The Marvel superhero team the "X-Men" has been through countless changes of character and plot, and terabytes worth of storyline. The first X-Men appeared in the early 60s, a group of super-powered mutants consisting of five guys and one girl, Jean Grey, who had enhanced telekinetic and telepathic powers, and of course, flame-red hair, the standard sign for power in fiction. Her character was re-modeled later on and re-named "Phoenix," with a "resurrection" storyline and upgraded superpowers. With this power she saved the Universe at least once. Later she was involved in a kinky scenario with an evil mutant illusionist and she went over to the black lingerie Dark Side.
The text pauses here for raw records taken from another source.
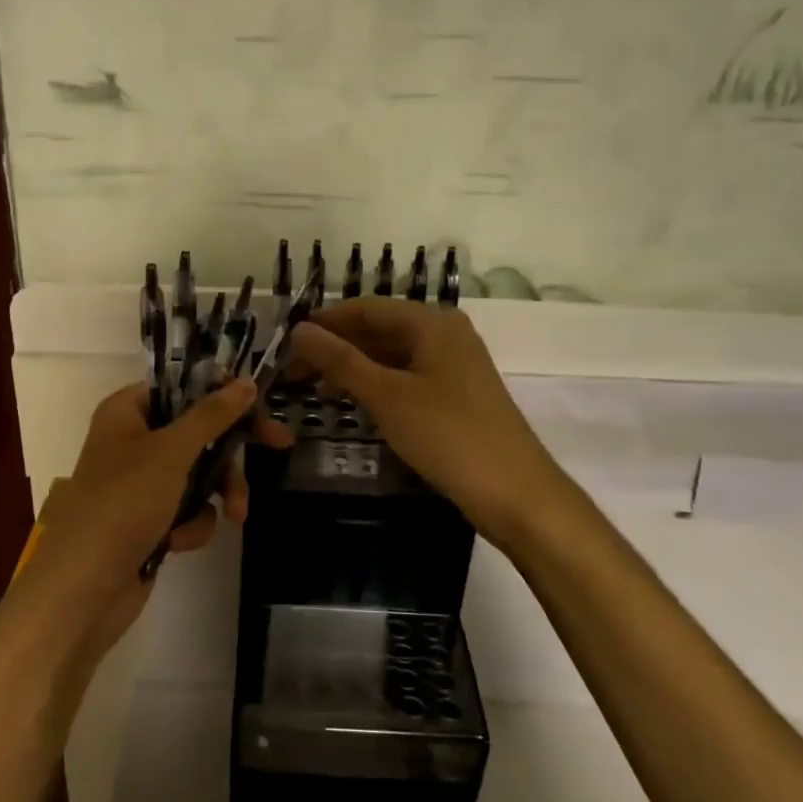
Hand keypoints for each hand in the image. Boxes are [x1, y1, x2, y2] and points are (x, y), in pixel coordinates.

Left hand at [10, 378, 289, 660]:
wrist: (83, 589)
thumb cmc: (123, 504)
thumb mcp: (171, 451)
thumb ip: (211, 415)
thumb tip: (246, 382)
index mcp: (126, 412)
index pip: (182, 386)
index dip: (221, 392)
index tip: (259, 401)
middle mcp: (131, 441)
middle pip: (197, 430)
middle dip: (230, 451)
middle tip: (279, 444)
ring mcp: (139, 484)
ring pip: (198, 473)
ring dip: (217, 493)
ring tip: (236, 514)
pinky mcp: (147, 521)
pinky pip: (186, 510)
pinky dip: (190, 524)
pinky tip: (178, 542)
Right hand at [288, 299, 573, 552]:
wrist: (516, 493)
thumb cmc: (448, 436)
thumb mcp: (387, 396)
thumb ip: (340, 360)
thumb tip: (299, 330)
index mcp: (432, 322)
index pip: (366, 308)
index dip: (325, 322)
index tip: (286, 341)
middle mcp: (445, 333)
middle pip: (379, 330)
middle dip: (336, 348)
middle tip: (293, 373)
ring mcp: (454, 365)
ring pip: (392, 355)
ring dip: (354, 368)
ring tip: (316, 389)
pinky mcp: (457, 394)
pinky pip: (407, 377)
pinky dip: (377, 385)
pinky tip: (354, 402)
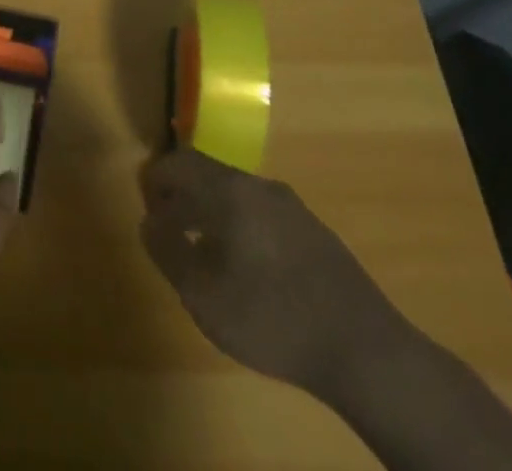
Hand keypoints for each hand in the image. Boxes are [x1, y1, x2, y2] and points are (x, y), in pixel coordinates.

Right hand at [139, 149, 406, 403]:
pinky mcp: (315, 233)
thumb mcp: (203, 293)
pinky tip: (246, 270)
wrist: (365, 350)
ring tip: (203, 253)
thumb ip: (168, 252)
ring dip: (212, 213)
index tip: (146, 207)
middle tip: (168, 230)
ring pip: (237, 196)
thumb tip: (149, 221)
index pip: (180, 162)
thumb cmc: (272, 317)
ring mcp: (292, 208)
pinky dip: (240, 228)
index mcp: (230, 189)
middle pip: (209, 175)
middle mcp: (260, 186)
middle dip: (183, 197)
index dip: (156, 180)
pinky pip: (263, 215)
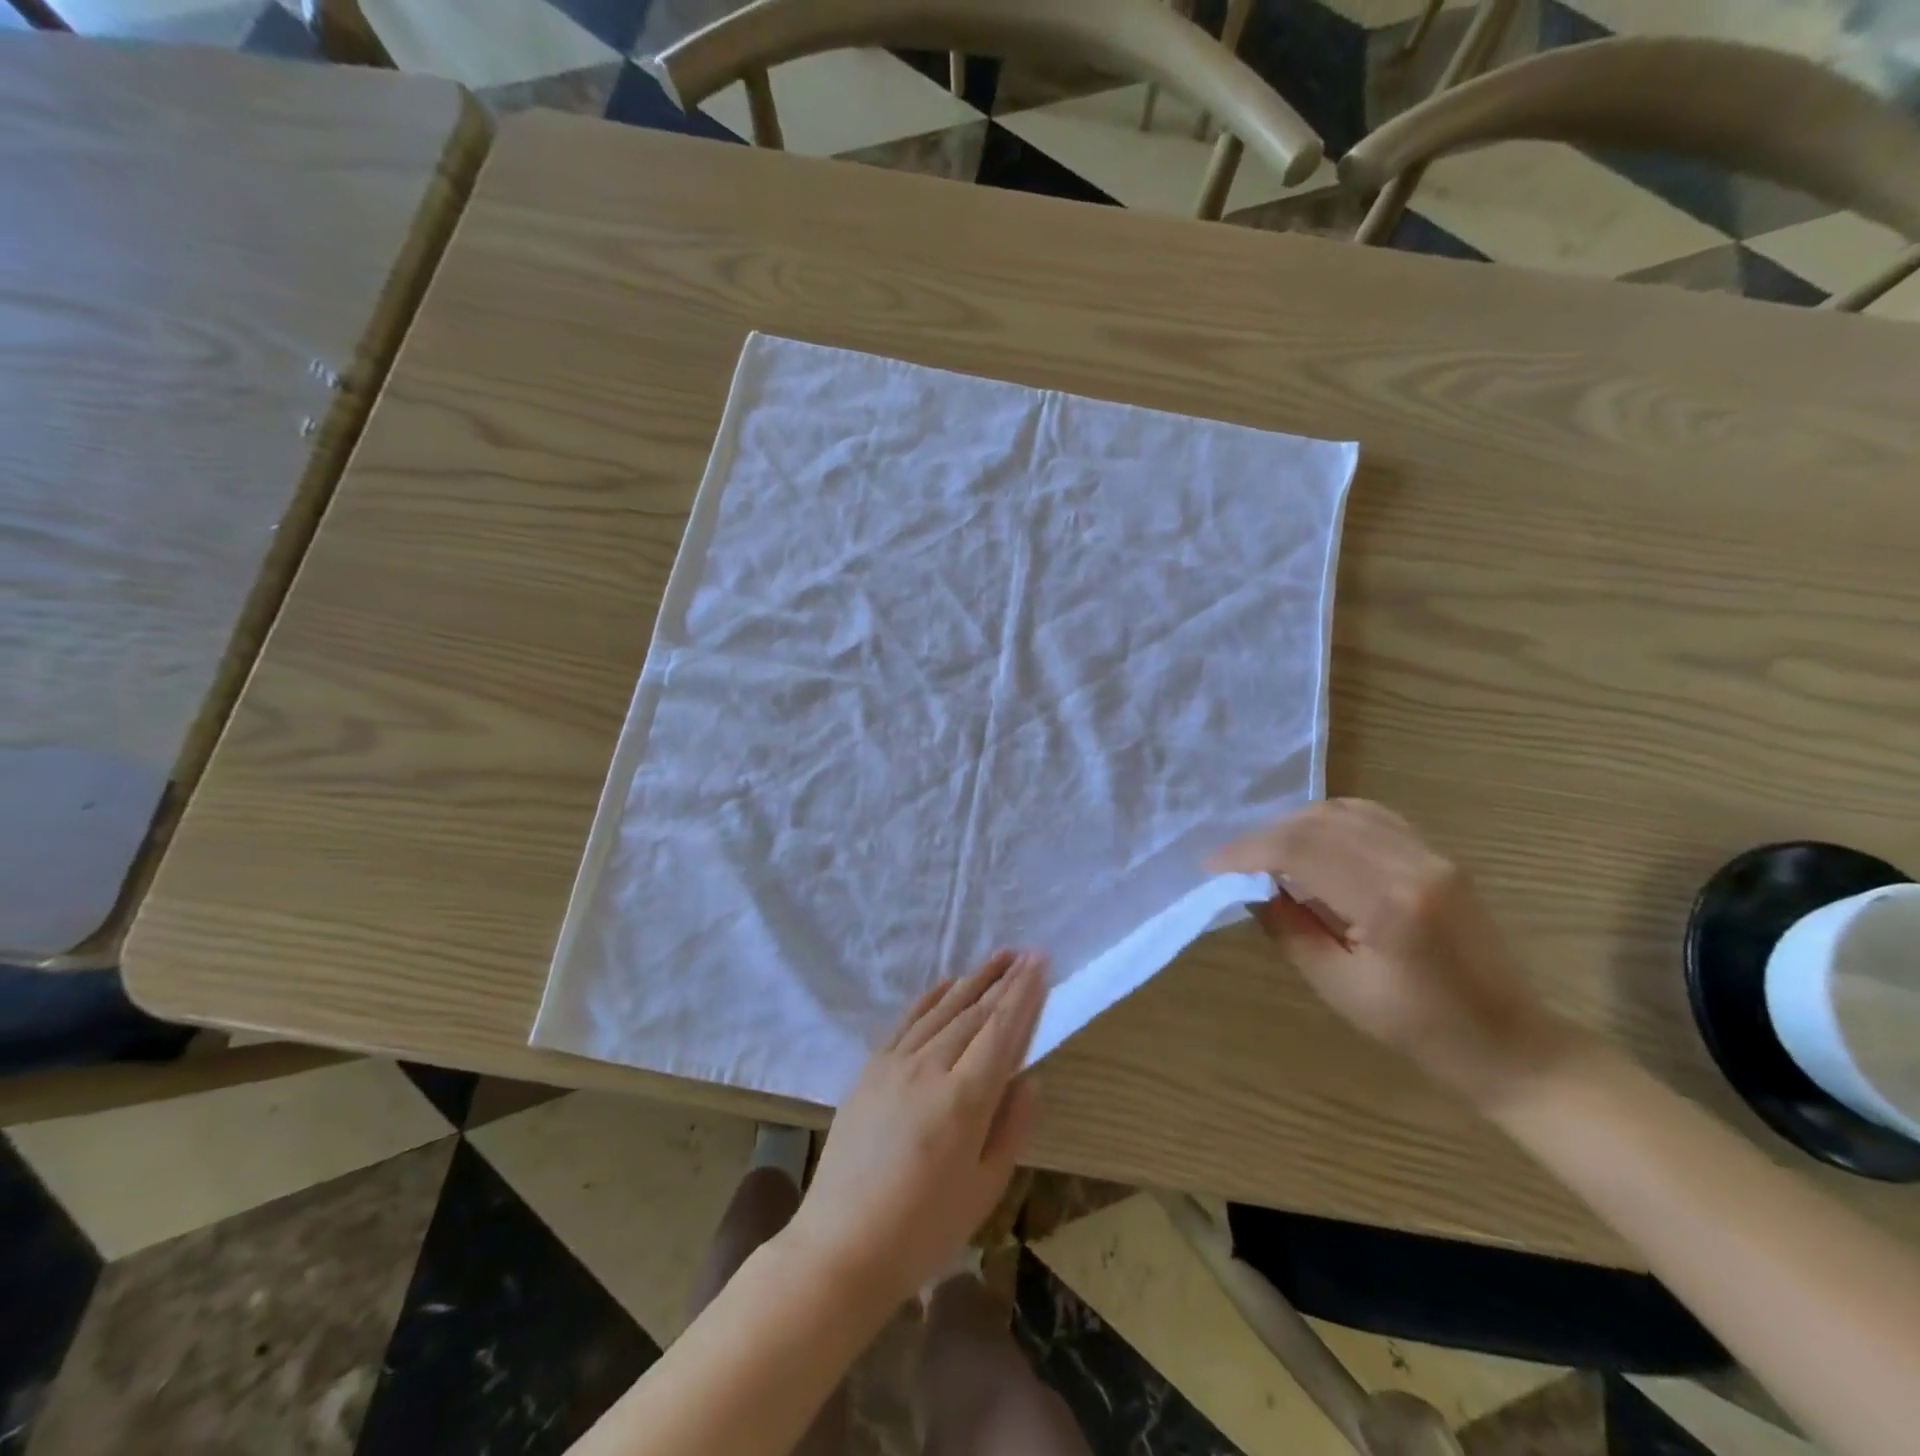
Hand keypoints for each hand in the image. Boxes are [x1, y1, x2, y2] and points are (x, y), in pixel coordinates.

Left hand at [787, 950, 1045, 1306]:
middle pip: (974, 1013)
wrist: (841, 1246)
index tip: (1039, 962)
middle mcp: (930, 1068)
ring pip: (943, 1010)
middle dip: (1004, 980)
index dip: (1023, 994)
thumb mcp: (984, 1189)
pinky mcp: (871, 1069)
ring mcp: (895, 1064)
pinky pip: (907, 1020)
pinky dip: (932, 997)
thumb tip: (1028, 1077)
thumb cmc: (923, 1231)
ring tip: (997, 957)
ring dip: (972, 980)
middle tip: (1026, 952)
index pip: (1001, 1031)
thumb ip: (1011, 1126)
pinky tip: (948, 984)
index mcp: (964, 1100)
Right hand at [1213, 799, 1573, 1107]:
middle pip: (1319, 823)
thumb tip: (1251, 887)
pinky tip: (1312, 841)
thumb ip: (1288, 928)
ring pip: (1344, 811)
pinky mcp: (1439, 855)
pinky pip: (1373, 817)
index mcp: (1389, 904)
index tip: (1211, 867)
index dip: (1247, 852)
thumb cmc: (1418, 1030)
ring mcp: (1432, 854)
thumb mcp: (1337, 986)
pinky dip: (1331, 820)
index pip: (1300, 850)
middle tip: (1231, 862)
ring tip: (1266, 852)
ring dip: (1295, 825)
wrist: (1508, 1043)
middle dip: (1264, 836)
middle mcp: (1413, 864)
This induced Jean Grey to be possessed by a consuming entity known as the "Phoenix Force" which caused her to destroy and consume a star and its planet with sentient civilized beings living on it. This was the "Dark Phoenix" who was very bad and had to be destroyed in an apocalyptic battle.
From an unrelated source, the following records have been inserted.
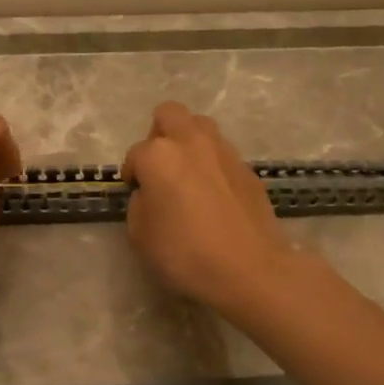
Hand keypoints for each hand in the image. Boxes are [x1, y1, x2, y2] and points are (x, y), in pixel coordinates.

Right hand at [122, 102, 292, 314]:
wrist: (250, 270)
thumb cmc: (185, 253)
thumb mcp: (140, 235)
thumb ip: (140, 204)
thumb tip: (152, 194)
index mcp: (159, 155)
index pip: (135, 154)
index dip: (133, 175)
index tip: (136, 195)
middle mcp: (191, 142)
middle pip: (170, 114)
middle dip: (160, 134)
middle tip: (160, 167)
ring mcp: (225, 153)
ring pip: (201, 128)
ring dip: (189, 144)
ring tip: (188, 177)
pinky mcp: (248, 170)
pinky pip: (223, 155)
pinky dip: (213, 166)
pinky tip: (214, 197)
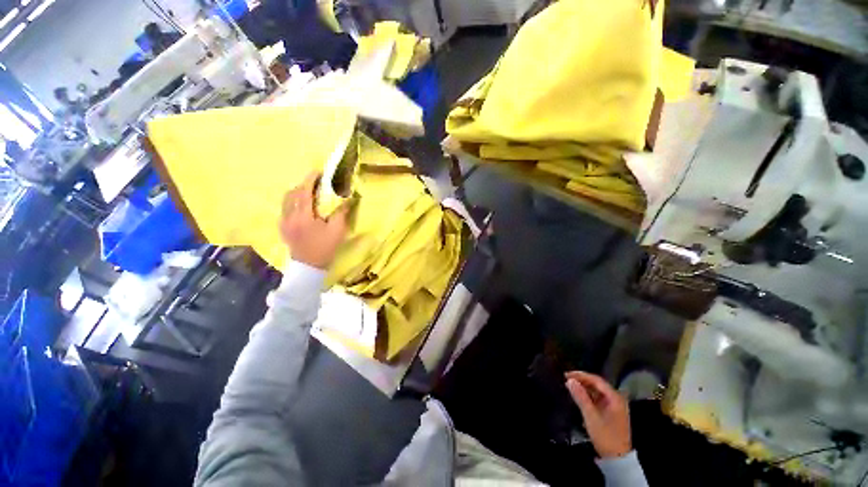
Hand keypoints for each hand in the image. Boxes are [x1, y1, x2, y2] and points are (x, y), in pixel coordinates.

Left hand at [279, 172, 349, 268]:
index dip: (310, 180)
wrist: (309, 266)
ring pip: (286, 200)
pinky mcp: (282, 227)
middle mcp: (289, 217)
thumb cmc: (325, 248)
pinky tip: (302, 206)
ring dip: (297, 193)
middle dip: (303, 185)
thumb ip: (341, 213)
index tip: (318, 172)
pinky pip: (285, 208)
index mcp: (303, 217)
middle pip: (292, 193)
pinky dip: (293, 202)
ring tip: (309, 193)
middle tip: (316, 183)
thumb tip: (348, 199)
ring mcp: (284, 222)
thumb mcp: (337, 231)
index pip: (304, 192)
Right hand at [565, 371, 630, 458]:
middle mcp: (617, 399)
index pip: (596, 380)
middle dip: (581, 381)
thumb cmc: (605, 436)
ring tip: (570, 387)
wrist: (617, 458)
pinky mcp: (611, 412)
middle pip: (597, 384)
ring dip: (584, 388)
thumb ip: (581, 397)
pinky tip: (579, 396)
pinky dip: (588, 396)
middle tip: (566, 379)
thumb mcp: (591, 416)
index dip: (581, 375)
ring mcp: (615, 406)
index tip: (567, 374)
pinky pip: (598, 398)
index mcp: (615, 398)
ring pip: (597, 391)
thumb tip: (570, 380)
OK with this so far? Jean Grey had been cloned a few times and shows up as her clone in some X-men stories. Every so often there was a storyline resurrecting Jean Grey but she never came back as a permanent character that I remember. But in one line, Scott her mutant teammate and lover and Jean (or her clone) went forward in time and produced a daughter, Rachel, who grew up in a time warp and had similar powers to Jean's. Rachel returned to her own time period and attempted to be a teenage superhero without the dark side. I'm not sure what happened to Rachel the young Phoenix and I haven't explored the endless complications of the X-Men in many years. But she had a good red and gold costume and was able to manifest the fiery bird sign of the Phoenix Force. Whew I think I'm done now.
This fan art character piece was commissioned for a fanzine run by one of my mutant friends who loved Marvel Comics. I sometimes wonder what ever happened to her. So far the Almighty Intervub has yielded little or no information about her. I am paying more attention to comics and sequential art these days.
Original art is ink on illustration board, 8" x 11", December 1985.